Review the listing and copy each line that holds the word "dataPath".

════════

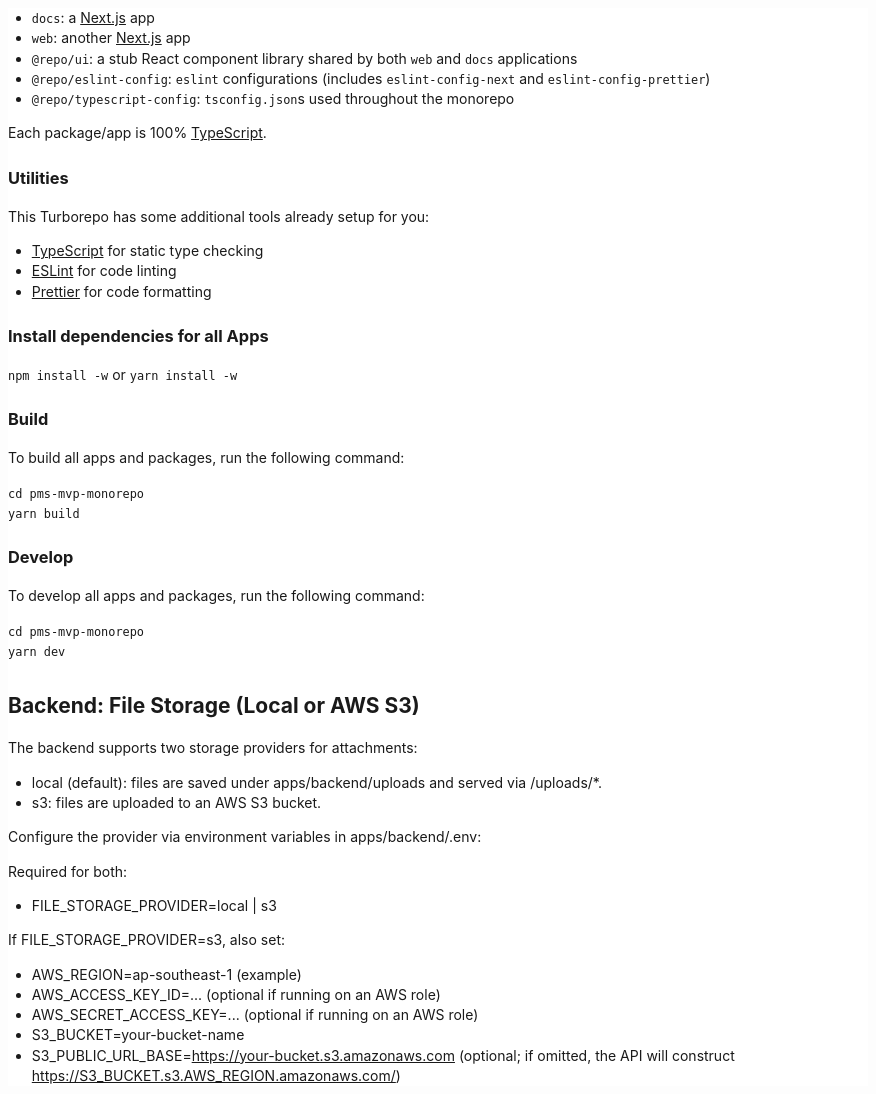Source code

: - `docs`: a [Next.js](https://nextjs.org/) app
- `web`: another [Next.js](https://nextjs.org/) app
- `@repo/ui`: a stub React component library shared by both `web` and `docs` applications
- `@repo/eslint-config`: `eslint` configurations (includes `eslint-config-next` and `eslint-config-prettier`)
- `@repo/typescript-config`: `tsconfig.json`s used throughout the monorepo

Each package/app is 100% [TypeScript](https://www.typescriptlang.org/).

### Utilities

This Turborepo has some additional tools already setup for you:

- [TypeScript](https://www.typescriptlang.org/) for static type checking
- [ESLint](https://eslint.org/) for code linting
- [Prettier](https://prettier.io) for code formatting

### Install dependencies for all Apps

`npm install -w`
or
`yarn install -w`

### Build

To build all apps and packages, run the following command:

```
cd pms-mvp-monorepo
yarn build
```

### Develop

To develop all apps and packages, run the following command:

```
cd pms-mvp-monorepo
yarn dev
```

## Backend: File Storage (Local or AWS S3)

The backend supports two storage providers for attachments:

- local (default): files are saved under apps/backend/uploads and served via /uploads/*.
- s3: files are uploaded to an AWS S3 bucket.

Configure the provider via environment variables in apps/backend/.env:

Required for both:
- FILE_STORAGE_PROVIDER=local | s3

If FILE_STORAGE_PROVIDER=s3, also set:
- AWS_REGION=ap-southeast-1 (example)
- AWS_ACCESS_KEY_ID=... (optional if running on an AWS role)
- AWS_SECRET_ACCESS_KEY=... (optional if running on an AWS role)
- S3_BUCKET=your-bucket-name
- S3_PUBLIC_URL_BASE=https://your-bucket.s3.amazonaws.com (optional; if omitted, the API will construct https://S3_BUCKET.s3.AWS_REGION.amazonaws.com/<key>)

════════

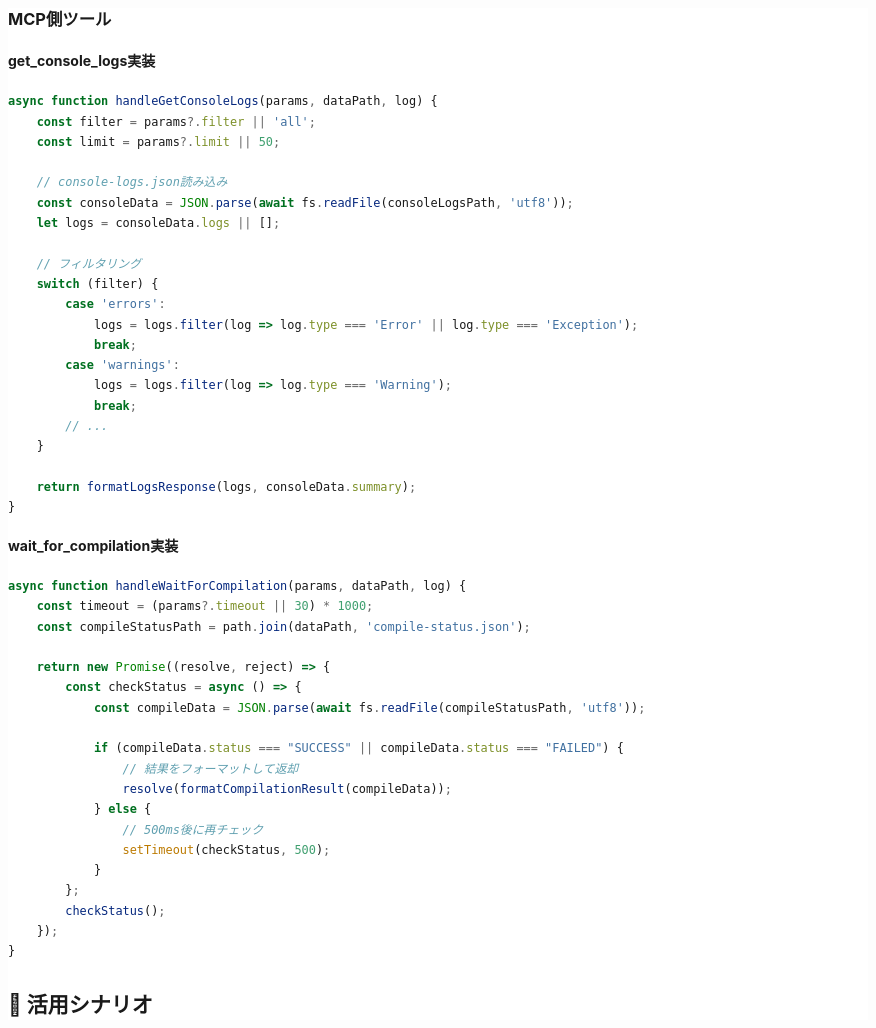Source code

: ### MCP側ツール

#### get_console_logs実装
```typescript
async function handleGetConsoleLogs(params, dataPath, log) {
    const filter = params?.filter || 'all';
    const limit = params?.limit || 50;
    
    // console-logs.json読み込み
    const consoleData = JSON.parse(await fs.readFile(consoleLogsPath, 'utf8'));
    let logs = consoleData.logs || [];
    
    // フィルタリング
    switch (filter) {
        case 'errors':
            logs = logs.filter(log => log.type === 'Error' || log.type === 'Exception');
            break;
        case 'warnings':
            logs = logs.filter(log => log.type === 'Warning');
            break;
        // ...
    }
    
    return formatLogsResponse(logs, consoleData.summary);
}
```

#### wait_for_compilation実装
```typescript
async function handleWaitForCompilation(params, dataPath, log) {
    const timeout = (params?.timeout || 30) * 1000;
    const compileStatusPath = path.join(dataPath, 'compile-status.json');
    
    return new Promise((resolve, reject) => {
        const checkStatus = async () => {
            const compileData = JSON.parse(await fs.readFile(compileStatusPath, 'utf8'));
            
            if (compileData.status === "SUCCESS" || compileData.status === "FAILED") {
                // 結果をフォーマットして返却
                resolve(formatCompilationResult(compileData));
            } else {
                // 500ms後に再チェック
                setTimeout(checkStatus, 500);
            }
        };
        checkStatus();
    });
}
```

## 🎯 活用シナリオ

════════

* _EXERCISE ANSWER_:
async function handleGetConsoleLogs(params, dataPath, log) {
async function handleWaitForCompilation(params, dataPath, log) {
    const compileStatusPath = path.join(dataPath, 'compile-status.json');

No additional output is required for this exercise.